5. Sensitive data leaves your machine
Every string you synthesize is sent to Google's servers. If you're voicing internal documents, customer PII, or content pulled out of Google Docs and other knowledge stores, that's a data-governance question worth answering before you ship.
What is the Difference Between gTTS vs. Google Cloud Text-to-Speech?
While gTTS and Google Cloud Text-to-Speech are often confused, they are not the same product. The differences are as follows:
If you need the Google Voice in production, you almost certainly want Google Cloud TTS, not gTTS.
When Should You Upgrade to a Professional TTS API?
The right time to move from gTTS to a professional text to speech API depends on how critical audio quality, reliability, and customization are to your project. gTTS works well for prototypes, portfolio projects, personal accessibility tools, educational demos, and lightweight experiments because it is simple, free, and easy to implement. However, if you are launching a product for paying customers, relying on speech quality as part of your user experience, or need predictable latency backed by service-level agreements, a professional solution becomes more important. Upgrading also makes sense when you need advanced capabilities such as multiple voice options, voice cloning, SSML support, streaming audio, detailed control over pacing and pronunciation, or clear commercial licensing terms for legal and business requirements. As projects move from experimentation to production, these features often shift from being optional to essential.
Should you Choose gTTS or Speechify's API?

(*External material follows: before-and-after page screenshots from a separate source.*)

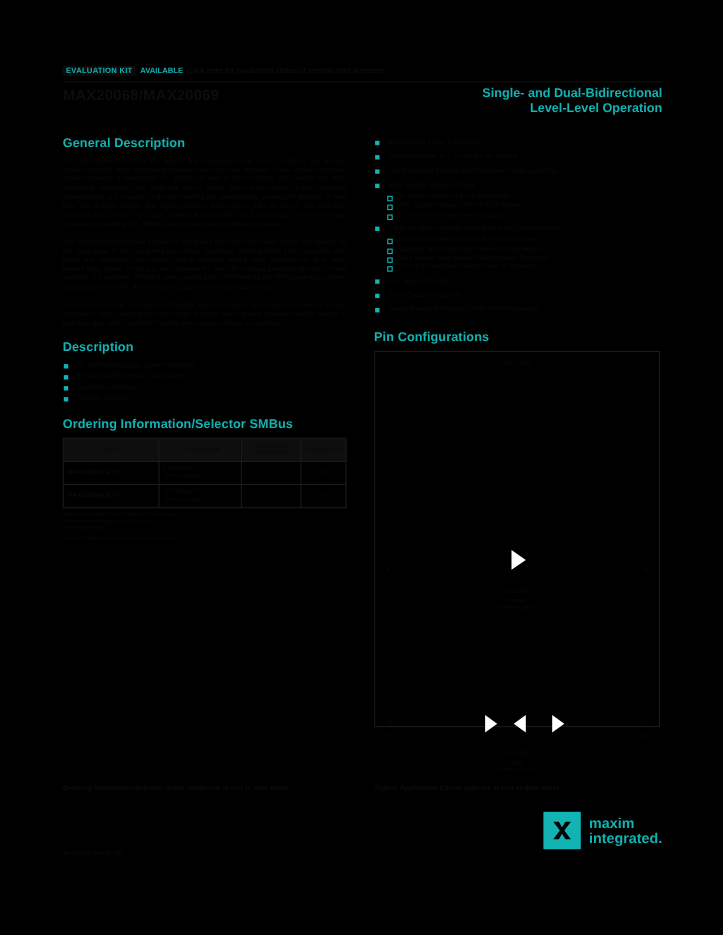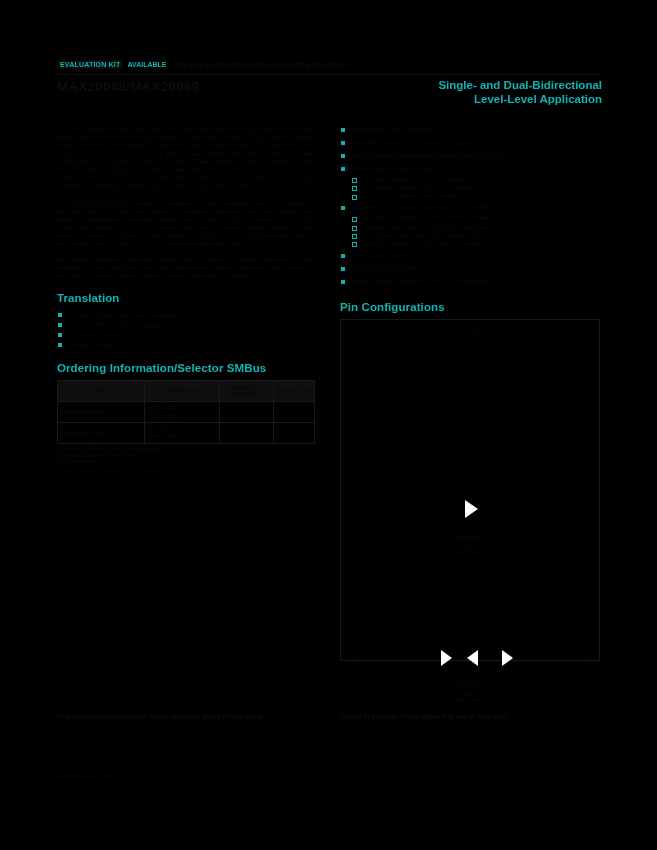--- a/index.html
+++ b/index.html
@@ -284,29 +284,30 @@
 
   <div class="hdr-top">
     <span class="hdr-eval">EVALUATION KIT</span>
     <span class="hdr-eval-2">AVAILABLE</span>
     <span class="hdr-click">Click here for production status of specific part numbers.</span>
   </div>
   <div class="rule"></div>
   <div class="part-title">MAX20068/MAX20069</div>
   <div class="hdr-right">
     <div class="l1">Single- and Dual-Bidirectional</div>
-    <div class="l2">Level-Level Application</div>
+    <div class="l2">Level-Level Operation</div>
   </div>
 
   <div class="col-left">
+    <h2 class="sec">General Description</h2>
     <p class="body">The MAX20068/MAX20069 are single- and dual-bidirectional level translators that provide greater flexibility when interfacing between two logic-level domains. These devices translate signals between a low-voltage VL supply rail and a higher-voltage VCC supply rail while supporting open-drain and push-pull driven buses. Each level-shifting channel operates independently and requires no direction-control pin, automatically sensing the direction of data flow. The devices operate with supply voltages from 1.2V to 5.5V on the VL side and from 1.65V to 5.5V on the VCC side, making them suitable for a wide range of mixed-voltage applications including I2C, SMBus, and general-purpose digital interfaces.</p>
     <p class="body">The MAX20068/MAX20069 feature an integrated one-shot accelerator circuit that speeds up the rising edge of the bus during low-to-high transitions, allowing much faster operation with larger bus capacitance and weaker pullup resistors. Built-in ESD protection of up to ±8kV Human Body Model on the bus pins removes the need for external protection devices in most systems. The parts are offered in space-saving 8-pin TDFN and 10-pin TDFN packages and are fully specified over the -40°C to +125°C automotive temperature range.</p>
     <p class="body">Both devices include an active-low ENABLE input that places all translator channels in a high-impedance state, isolating the two voltage domains and reducing quiescent supply current to less than 1µA, which is ideal for battery-powered and always-on systems.</p>
 
-    <h2 class="sec" style="margin-top:12px;">Translation</h2>
+    <h2 class="sec" style="margin-top:12px;">Description</h2>
     <ul class="apps">
       <li>I2C and SMBus Logic-Level Translation</li>
       <li>SPI and UART Interface Translation</li>
       <li>Automotive Displays</li>
       <li>Portable Devices</li>
     </ul>
 
     <h2 class="sec" style="margin-top:13px;">Ordering Information/Selector SMBus</h2>
     <div class="ord-wrap">
       <table class="ord">
@@ -403,15 +404,26 @@
       <div class="pin-label" style="right:10px; top:346px; width:70px; text-align:right;">B2</div>
       <div class="pin-label" style="left:0; right:0; top:362px;">MAX20069</div>
       <div class="pin-label" style="left:0; right:0; top:371px; white-space:pre-line;">TDFN
 (3mm x 3mm)</div>
     </div>
   </div>
 
   <div class="cap-left">Ordering Information/Selector Guide continued at end of data sheet.</div>
   <div class="cap-right">Typical Application Circuit appears at end of data sheet.</div>
 
+  <div class="logo">
+    <div class="logo-mark">
+      <svg width="22" height="22" viewBox="0 0 22 22" aria-hidden="true">
+        <path d="M3 3 L8 3 L11 8 L14 3 L19 3 L13 11 L19 19 L14 19 L11 14 L8 19 L3 19 L9 11 Z" fill="#000000"></path>
+      </svg>
+    </div>
+    <div>
+      <div class="logo-text">maxim</div>
+      <div class="logo-text">integrated.</div>
+    </div>
+  </div>
 
   <div class="footer-code">19-100373; Rev 0; 4/21</div>
 </div>
 
 </body></html>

Speechify's text to speech API is an officially supported, paid service with neural voices, multiple voice options per language, SSML support, and commercial licensing baked into the contract, not a wrapper around an undocumented endpoint. If gTTS's rate limits, voice quality, or TOS ambiguity are starting to block you, that's the kind of migration path worth evaluating.
FAQ
Is gTTS free to use?
Yes, gTTS is a free, MIT-licensed Python library, but for commercial-grade, licensed audio you'll want a paid service like the Speechify API.
Does gTTS work offline?
No, gTTS requires an internet connection because it calls Google's servers, and the same is true of the Speechify API, which is a cloud service.
Can I use gTTS in a commercial product?
The licensing of gTTS output for commercial use is ambiguous since it relies on an undocumented Google endpoint, whereas the Speechify API provides explicit commercial licensing.
How do I change voices in gTTS?
You can't really. gTTS gives you one voice per language, while the Speechify API offers a catalog of neural voices to choose from.
Does gTTS support SSML?
No, gTTS has no SSML support, no pitch control, and no fine-grained rate control, but the Speechify API supports SSML for full prosody control.
Why is gTTS returning HTTP 429 errors?
You've hit Google Translate's undocumented rate limit, which is a common reason developers migrate to a service with a real SLA like the Speechify API.
Is gTTS the same as Google Cloud Text-to-Speech?
No, gTTS wraps an unofficial Google Translate endpoint, while Google Cloud TTS is a separate paid product, and the Speechify API is another paid alternative with neural voices.
What's the best Python TTS library for production?
gTTS is fine for prototypes but not production; for production workloads most developers move to a paid API such as the Speechify API.
Can gTTS clone a voice?
No, voice cloning is not supported in gTTS, but it is available through the Speechify API.
How do I stream audio with gTTS?
gTTS doesn't support real-time streaming, it returns a completed MP3, so for low-latency streaming use the Speechify API instead.